Disclaimer: My blog posts may lean a little to the baby side for a few weeks.
5. Cliché. A writer is generally supposed to avoid cliché characters, but raising a baby seems to be a shroud of deliberate rituals. You want to give your detective some sort of quirk (a funny limp, a cute psychiatric anxiety disorder, or even a heart-warming addiction to over-the-counter medication) to make him stand out in the motley crowd of fictional detectives, but your baby you just want to be unabashedly stereotypical–fat and happy.

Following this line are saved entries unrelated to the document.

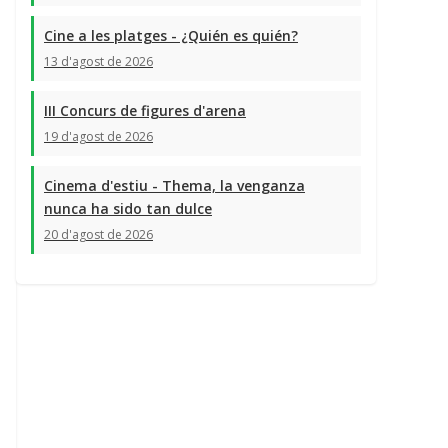
Cine a les platges - ¿Quién es quién?
13 d'agost de 2026
III Concurs de figures d'arena
19 d'agost de 2026
Cinema d'estiu - Thema, la venganza
nunca ha sido tan dulce
20 d'agost de 2026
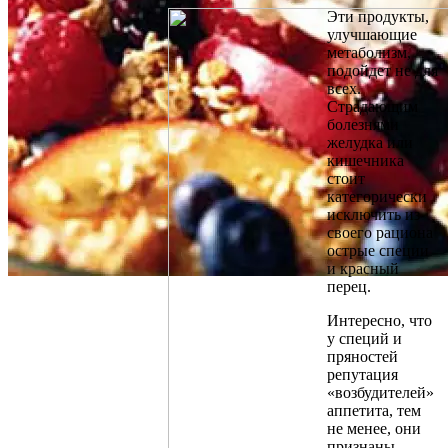
Эти продукты,
улучшающие
метаболизм,
подойдет не для
всех.
Страдающим
болезнями
желудка или
кишечника
стоит
категорически
исключить из
своего рациона
острые специи
и красный
перец.
Интересно, что
у специй и
пряностей
репутация
«возбудителей»
аппетита, тем
не менее, они
признаны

4. Character Arc. You have at least a vague idea of who your character will become when you start out. She starts out shy yet sassy, but after 250 pages of trials and tribulations, she has become confident and sassy. Your babies, you can only toss wild guesses as to who they will become.
3. Conflict. Conflict is drama, they say. You want your characters to face painful obstacles. You want them to suffer, so their triumphs will taste all the sweeter. Your babies, you want their lives to be smooth as a gosling’s butt.
2. Poop. Fictional characters don’t poop, usually. Not on the page. There are some notable exceptions, but for the most part you don’t get into that part of your characters’ lives. It turns out that babies, on the other hand, are about very little else.
1. Kill your babies, they say about writing. But please, not literally.